I keep seeing people get called “Nazi” for like…waving at a crowd? Which is very clearly what Steve Bannon, an explicit Zionist, is doing here.

I’ve listened to hundreds of hours of him taking. I like Steve Bannon quite a bit. He is definitely not a “Nazi” in any meaningful way that aligns with anything the Nazis did which was historically significant. Bannon is a pro workers rights, anti big government, anti CCP, Christian Nationalist. The first speech he gave after prison was about how the justice system is racist against black people and we need to fix that. During the summer of Floyd he was taking about George Floyd as a victim of globalism, and while he obviously condemned the riots, he was sympathetic to that exact same things the rioters were upset about.

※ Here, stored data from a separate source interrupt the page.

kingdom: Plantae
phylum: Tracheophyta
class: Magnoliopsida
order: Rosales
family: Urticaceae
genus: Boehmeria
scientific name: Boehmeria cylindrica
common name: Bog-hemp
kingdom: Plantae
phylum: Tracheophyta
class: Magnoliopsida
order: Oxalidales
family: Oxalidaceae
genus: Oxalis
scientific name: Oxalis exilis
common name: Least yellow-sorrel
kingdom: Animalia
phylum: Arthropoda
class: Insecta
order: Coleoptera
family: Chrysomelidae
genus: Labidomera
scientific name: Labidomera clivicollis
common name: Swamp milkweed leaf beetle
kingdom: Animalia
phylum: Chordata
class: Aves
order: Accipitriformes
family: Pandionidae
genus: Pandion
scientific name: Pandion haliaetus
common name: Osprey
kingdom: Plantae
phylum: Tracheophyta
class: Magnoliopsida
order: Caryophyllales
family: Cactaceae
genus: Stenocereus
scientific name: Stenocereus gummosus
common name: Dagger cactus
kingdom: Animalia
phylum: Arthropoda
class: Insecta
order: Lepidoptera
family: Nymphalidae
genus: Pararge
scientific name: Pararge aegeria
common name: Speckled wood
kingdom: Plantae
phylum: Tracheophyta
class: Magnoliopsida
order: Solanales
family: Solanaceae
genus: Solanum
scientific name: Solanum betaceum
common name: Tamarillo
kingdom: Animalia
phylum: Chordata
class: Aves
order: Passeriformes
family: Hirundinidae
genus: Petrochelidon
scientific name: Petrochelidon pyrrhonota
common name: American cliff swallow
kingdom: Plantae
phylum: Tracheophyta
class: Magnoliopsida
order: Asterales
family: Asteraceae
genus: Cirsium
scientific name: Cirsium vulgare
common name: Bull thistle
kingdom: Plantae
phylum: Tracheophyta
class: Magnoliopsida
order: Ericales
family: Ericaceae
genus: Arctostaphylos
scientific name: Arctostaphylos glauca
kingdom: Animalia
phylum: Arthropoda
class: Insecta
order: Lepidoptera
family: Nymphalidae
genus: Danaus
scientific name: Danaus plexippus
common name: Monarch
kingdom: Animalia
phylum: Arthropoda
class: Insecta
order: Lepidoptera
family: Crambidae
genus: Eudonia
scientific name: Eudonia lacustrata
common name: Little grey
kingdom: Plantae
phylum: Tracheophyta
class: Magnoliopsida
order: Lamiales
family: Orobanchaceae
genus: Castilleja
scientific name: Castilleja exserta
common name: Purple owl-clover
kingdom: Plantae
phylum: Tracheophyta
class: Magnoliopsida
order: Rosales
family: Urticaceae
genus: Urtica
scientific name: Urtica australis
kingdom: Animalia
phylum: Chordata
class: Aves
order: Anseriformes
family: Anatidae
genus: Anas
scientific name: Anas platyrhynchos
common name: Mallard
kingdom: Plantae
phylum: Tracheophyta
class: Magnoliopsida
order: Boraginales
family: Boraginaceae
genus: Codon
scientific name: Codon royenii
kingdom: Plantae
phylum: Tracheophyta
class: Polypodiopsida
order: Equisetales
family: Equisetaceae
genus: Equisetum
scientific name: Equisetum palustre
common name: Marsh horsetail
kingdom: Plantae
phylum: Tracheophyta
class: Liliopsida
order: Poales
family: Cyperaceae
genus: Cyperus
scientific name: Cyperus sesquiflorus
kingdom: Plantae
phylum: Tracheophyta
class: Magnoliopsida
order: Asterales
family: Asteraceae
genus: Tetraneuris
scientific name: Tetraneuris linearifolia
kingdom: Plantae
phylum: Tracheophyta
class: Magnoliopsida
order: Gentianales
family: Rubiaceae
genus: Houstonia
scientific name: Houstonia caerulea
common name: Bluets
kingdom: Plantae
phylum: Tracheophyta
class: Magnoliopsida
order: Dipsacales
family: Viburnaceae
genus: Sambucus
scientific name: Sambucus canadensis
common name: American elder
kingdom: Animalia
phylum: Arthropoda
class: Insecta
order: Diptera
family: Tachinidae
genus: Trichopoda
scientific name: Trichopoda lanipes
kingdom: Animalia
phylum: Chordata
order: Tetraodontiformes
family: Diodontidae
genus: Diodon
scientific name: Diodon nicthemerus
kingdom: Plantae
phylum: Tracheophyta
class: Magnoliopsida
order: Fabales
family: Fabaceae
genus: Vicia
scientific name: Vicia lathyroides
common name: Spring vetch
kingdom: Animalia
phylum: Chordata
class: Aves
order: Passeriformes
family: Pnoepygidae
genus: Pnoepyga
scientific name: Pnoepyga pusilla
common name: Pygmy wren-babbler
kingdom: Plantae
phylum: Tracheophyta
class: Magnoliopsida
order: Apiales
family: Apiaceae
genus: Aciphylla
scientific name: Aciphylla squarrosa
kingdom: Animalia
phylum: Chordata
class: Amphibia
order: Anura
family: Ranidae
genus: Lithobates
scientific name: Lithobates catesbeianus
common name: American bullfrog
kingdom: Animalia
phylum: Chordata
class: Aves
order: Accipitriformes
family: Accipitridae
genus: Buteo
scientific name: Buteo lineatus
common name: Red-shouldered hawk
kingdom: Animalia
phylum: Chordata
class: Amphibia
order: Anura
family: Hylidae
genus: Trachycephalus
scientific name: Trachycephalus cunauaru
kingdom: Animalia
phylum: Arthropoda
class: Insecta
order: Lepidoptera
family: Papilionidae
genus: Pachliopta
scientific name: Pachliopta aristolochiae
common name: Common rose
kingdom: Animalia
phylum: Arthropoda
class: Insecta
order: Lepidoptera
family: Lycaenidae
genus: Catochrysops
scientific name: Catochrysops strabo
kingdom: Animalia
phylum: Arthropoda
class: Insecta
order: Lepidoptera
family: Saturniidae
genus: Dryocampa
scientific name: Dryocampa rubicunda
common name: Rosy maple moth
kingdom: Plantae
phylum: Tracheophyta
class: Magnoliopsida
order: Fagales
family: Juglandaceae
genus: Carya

When Ukraine was invaded, he gave a long monologue about how Zelensky was being brave and defending his people, and how the US was leading him down the primrose path towards the place he is now.

He literally went to prison for his principles.

Bannon is one of the good guys. Hard to put into any of the buckets commonly talked about around here. He was definitely not giving any sort of Nazi salute here.

The bad thing about the Nazis was that they started WWII. Everything they did before the start of WWII was within the envelope of typical right-wing authoritarian governments. Most people would cite the Holocaust as the bad thing about the Nazis, and yeah, it was bad, but the over-emphasis of it ironically plays right into the Nazi Propaganda that WWII was a war launched against Germany for the benefit of the Jews.

"Who started WWII" is more ambiguous than that. WWII started with England and France's declaration of war on Germany. Germany had a reasonable casus belli on Poland, and England was pressuring Poland not to negotiate with Germany. Even more important are the many peace proposals Germany offered England, which entailed Germany fully pulling out of France, and Churchill not only rejected them but even hid them from the public. Ultimately Churchill and the United States would set the only war aim as Unconditional Surrender, which is what ultimately led to the mass murder and destruction.

Furthermore the tall tale of Germans tricking millions of Jews into walking into gas chambers that had been disguised as shower rooms is a fantasy meant to justify this one-sided WWII narrative. Incidentally, Grok 3 is the first LLM I've seen explicitly take the Revisionist side of a core argument regarding that narrative, even going so far as to criticize the Narrative's sole reliance on witness testimony over any other form of evidence. Also first that has accurately summarized the mainstream position on an issue, accurately summarized the Revisionist position on an issue, and explicitly concurred with the Revisionists that the "official claim is not plausible under scrutiny." The days of that narrative are numbered, and other WWII Revisionism is going to come along with the collapse of that narrative.

Germany's war on Poland provides no justification for England and France to ally with the Soviet Union in a catastrophic war aim of unconditional surrender on Germany.

On that note, normalize the Roman Salute. It's just a cool pose. It evokes emotions in people and that makes it powerful.

  • -10

Germany's war on Poland provides no justification for England and France to ally with the Soviet Union in a catastrophic war aim of unconditional surrender on Germany.

This is the second time you've made this comment. I know you're not a complete fucking mongoloid, but obviously you think the rest of us are. So tell me again: how did the Soviet Union end up allying with the UK? Did Germany, say, do anything to the USSR that made them break their alliance?

Your talking to someone literally names SS. I suspect you may not get edifying answers from him on this topic.